Data entries:
BEGIN

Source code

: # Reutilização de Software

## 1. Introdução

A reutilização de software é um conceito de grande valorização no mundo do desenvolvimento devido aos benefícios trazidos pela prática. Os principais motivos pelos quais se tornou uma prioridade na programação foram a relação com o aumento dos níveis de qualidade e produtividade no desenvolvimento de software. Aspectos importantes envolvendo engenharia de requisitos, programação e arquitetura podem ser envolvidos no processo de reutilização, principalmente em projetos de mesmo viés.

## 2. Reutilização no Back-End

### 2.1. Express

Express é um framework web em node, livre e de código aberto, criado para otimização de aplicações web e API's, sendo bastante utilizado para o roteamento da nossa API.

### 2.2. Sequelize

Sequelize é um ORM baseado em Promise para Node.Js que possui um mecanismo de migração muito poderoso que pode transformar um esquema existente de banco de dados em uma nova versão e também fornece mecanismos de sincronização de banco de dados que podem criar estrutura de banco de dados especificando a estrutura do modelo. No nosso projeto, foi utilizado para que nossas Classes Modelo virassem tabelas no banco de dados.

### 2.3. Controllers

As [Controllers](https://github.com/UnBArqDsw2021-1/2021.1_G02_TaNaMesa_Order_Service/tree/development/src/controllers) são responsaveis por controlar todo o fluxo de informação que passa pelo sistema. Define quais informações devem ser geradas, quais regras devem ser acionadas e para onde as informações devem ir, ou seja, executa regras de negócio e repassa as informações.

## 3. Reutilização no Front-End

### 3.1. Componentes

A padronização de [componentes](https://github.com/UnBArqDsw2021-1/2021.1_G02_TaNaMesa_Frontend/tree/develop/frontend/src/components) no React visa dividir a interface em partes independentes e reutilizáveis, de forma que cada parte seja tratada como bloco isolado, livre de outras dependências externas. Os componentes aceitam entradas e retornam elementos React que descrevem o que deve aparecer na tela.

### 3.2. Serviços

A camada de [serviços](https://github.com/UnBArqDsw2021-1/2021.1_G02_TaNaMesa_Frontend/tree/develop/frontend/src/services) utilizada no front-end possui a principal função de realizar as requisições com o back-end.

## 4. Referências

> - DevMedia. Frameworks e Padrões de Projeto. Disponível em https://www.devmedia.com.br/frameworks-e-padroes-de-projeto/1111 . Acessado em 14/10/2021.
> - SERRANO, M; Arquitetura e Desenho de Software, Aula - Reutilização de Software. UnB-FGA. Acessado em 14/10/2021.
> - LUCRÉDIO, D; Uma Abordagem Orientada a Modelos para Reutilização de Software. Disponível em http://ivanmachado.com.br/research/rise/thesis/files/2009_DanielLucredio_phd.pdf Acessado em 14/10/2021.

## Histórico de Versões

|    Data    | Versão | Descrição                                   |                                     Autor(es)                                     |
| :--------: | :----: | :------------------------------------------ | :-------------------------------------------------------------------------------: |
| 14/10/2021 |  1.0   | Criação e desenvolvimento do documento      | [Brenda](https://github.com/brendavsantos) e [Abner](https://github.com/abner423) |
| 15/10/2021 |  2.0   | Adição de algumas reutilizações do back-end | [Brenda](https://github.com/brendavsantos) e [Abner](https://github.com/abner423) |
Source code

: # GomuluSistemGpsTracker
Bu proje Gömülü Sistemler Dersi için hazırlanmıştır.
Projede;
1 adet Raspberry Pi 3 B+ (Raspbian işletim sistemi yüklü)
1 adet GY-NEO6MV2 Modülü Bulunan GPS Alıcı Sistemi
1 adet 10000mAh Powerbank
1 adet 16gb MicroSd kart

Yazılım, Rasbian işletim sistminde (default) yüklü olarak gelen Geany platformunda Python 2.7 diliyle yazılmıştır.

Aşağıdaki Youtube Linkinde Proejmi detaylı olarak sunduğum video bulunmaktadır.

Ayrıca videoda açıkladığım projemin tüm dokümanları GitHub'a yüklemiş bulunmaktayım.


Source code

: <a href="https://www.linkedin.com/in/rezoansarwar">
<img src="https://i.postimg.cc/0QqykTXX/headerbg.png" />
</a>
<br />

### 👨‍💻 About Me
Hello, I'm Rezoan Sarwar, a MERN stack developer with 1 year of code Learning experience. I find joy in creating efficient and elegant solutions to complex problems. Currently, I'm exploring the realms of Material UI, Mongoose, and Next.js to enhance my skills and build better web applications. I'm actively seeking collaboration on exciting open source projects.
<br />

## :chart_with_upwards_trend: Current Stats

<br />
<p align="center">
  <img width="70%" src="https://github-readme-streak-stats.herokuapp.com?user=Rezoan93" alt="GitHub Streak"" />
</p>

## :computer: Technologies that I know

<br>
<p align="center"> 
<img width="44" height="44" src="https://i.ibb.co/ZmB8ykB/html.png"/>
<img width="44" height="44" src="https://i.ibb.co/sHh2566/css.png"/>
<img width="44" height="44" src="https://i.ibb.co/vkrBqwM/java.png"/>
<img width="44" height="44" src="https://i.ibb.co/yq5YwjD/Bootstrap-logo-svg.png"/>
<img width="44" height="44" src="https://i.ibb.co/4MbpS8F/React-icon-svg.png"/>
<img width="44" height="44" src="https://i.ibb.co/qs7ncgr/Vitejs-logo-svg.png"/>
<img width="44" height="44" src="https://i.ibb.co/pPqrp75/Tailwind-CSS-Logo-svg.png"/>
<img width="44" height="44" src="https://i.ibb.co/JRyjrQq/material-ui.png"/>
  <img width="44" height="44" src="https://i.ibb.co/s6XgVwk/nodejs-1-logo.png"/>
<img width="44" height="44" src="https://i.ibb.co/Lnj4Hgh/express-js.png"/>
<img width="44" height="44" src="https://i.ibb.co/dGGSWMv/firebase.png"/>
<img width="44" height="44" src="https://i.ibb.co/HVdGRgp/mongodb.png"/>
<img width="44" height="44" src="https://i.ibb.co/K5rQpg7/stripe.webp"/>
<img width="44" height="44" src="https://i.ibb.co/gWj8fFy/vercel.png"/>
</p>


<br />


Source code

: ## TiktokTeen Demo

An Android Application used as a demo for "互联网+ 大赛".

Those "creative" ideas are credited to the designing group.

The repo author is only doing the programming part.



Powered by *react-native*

END

DIRECTIONS FOR THIS TASK: Having read the records, return each one exactly.

ANSWER TO THE EXERCISE:
Source code

: # Reutilização de Software

## 1. Introdução

A reutilização de software é um conceito de grande valorização no mundo do desenvolvimento devido aos benefícios trazidos pela prática. Os principais motivos pelos quais se tornou uma prioridade na programação foram a relação com o aumento dos níveis de qualidade e produtividade no desenvolvimento de software. Aspectos importantes envolvendo engenharia de requisitos, programação e arquitetura podem ser envolvidos no processo de reutilização, principalmente em projetos de mesmo viés.

## 2. Reutilização no Back-End

### 2.1. Express

Express é um framework web em node, livre e de código aberto, criado para otimização de aplicações web e API's, sendo bastante utilizado para o roteamento da nossa API.

### 2.2. Sequelize

Sequelize é um ORM baseado em Promise para Node.Js que possui um mecanismo de migração muito poderoso que pode transformar um esquema existente de banco de dados em uma nova versão e também fornece mecanismos de sincronização de banco de dados que podem criar estrutura de banco de dados especificando a estrutura do modelo. No nosso projeto, foi utilizado para que nossas Classes Modelo virassem tabelas no banco de dados.

### 2.3. Controllers

As [Controllers](https://github.com/UnBArqDsw2021-1/2021.1_G02_TaNaMesa_Order_Service/tree/development/src/controllers) são responsaveis por controlar todo o fluxo de informação que passa pelo sistema. Define quais informações devem ser geradas, quais regras devem ser acionadas e para onde as informações devem ir, ou seja, executa regras de negócio e repassa as informações.

## 3. Reutilização no Front-End

### 3.1. Componentes

A padronização de [componentes](https://github.com/UnBArqDsw2021-1/2021.1_G02_TaNaMesa_Frontend/tree/develop/frontend/src/components) no React visa dividir a interface em partes independentes e reutilizáveis, de forma que cada parte seja tratada como bloco isolado, livre de outras dependências externas. Os componentes aceitam entradas e retornam elementos React que descrevem o que deve aparecer na tela.

### 3.2. Serviços

A camada de [serviços](https://github.com/UnBArqDsw2021-1/2021.1_G02_TaNaMesa_Frontend/tree/develop/frontend/src/services) utilizada no front-end possui a principal função de realizar as requisições com o back-end.

## 4. Referências

> - DevMedia. Frameworks e Padrões de Projeto. Disponível em https://www.devmedia.com.br/frameworks-e-padroes-de-projeto/1111 . Acessado em 14/10/2021.
> - SERRANO, M; Arquitetura e Desenho de Software, Aula - Reutilização de Software. UnB-FGA. Acessado em 14/10/2021.
> - LUCRÉDIO, D; Uma Abordagem Orientada a Modelos para Reutilização de Software. Disponível em http://ivanmachado.com.br/research/rise/thesis/files/2009_DanielLucredio_phd.pdf Acessado em 14/10/2021.

## Histórico de Versões

|    Data    | Versão | Descrição                                   |                                     Autor(es)                                     |
| :--------: | :----: | :------------------------------------------ | :-------------------------------------------------------------------------------: |
| 14/10/2021 |  1.0   | Criação e desenvolvimento do documento      | [Brenda](https://github.com/brendavsantos) e [Abner](https://github.com/abner423) |
| 15/10/2021 |  2.0   | Adição de algumas reutilizações do back-end | [Brenda](https://github.com/brendavsantos) e [Abner](https://github.com/abner423) |
Source code

: # GomuluSistemGpsTracker
Bu proje Gömülü Sistemler Dersi için hazırlanmıştır.
Projede;
1 adet Raspberry Pi 3 B+ (Raspbian işletim sistemi yüklü)
1 adet GY-NEO6MV2 Modülü Bulunan GPS Alıcı Sistemi
1 adet 10000mAh Powerbank
1 adet 16gb MicroSd kart

Yazılım, Rasbian işletim sistminde (default) yüklü olarak gelen Geany platformunda Python 2.7 diliyle yazılmıştır.

Aşağıdaki Youtube Linkinde Proejmi detaylı olarak sunduğum video bulunmaktadır.

Ayrıca videoda açıkladığım projemin tüm dokümanları GitHub'a yüklemiş bulunmaktayım.


Source code

: <a href="https://www.linkedin.com/in/rezoansarwar">
<img src="https://i.postimg.cc/0QqykTXX/headerbg.png" />
</a>
<br />

### 👨‍💻 About Me
Hello, I'm Rezoan Sarwar, a MERN stack developer with 1 year of code Learning experience. I find joy in creating efficient and elegant solutions to complex problems. Currently, I'm exploring the realms of Material UI, Mongoose, and Next.js to enhance my skills and build better web applications. I'm actively seeking collaboration on exciting open source projects.
<br />

## :chart_with_upwards_trend: Current Stats

<br />
<p align="center">
  <img width="70%" src="https://github-readme-streak-stats.herokuapp.com?user=Rezoan93" alt="GitHub Streak"" />
</p>

## :computer: Technologies that I know

<br>
<p align="center"> 
<img width="44" height="44" src="https://i.ibb.co/ZmB8ykB/html.png"/>
<img width="44" height="44" src="https://i.ibb.co/sHh2566/css.png"/>
<img width="44" height="44" src="https://i.ibb.co/vkrBqwM/java.png"/>
<img width="44" height="44" src="https://i.ibb.co/yq5YwjD/Bootstrap-logo-svg.png"/>
<img width="44" height="44" src="https://i.ibb.co/4MbpS8F/React-icon-svg.png"/>
<img width="44" height="44" src="https://i.ibb.co/qs7ncgr/Vitejs-logo-svg.png"/>
<img width="44" height="44" src="https://i.ibb.co/pPqrp75/Tailwind-CSS-Logo-svg.png"/>
<img width="44" height="44" src="https://i.ibb.co/JRyjrQq/material-ui.png"/>
  <img width="44" height="44" src="https://i.ibb.co/s6XgVwk/nodejs-1-logo.png"/>
<img width="44" height="44" src="https://i.ibb.co/Lnj4Hgh/express-js.png"/>
<img width="44" height="44" src="https://i.ibb.co/dGGSWMv/firebase.png"/>
<img width="44" height="44" src="https://i.ibb.co/HVdGRgp/mongodb.png"/>
<img width="44" height="44" src="https://i.ibb.co/K5rQpg7/stripe.webp"/>
<img width="44" height="44" src="https://i.ibb.co/gWj8fFy/vercel.png"/>
</p>


<br />


Source code

: ## TiktokTeen Demo

An Android Application used as a demo for "互联网+ 大赛".

Those "creative" ideas are credited to the designing group.

The repo author is only doing the programming part.



Powered by *react-native*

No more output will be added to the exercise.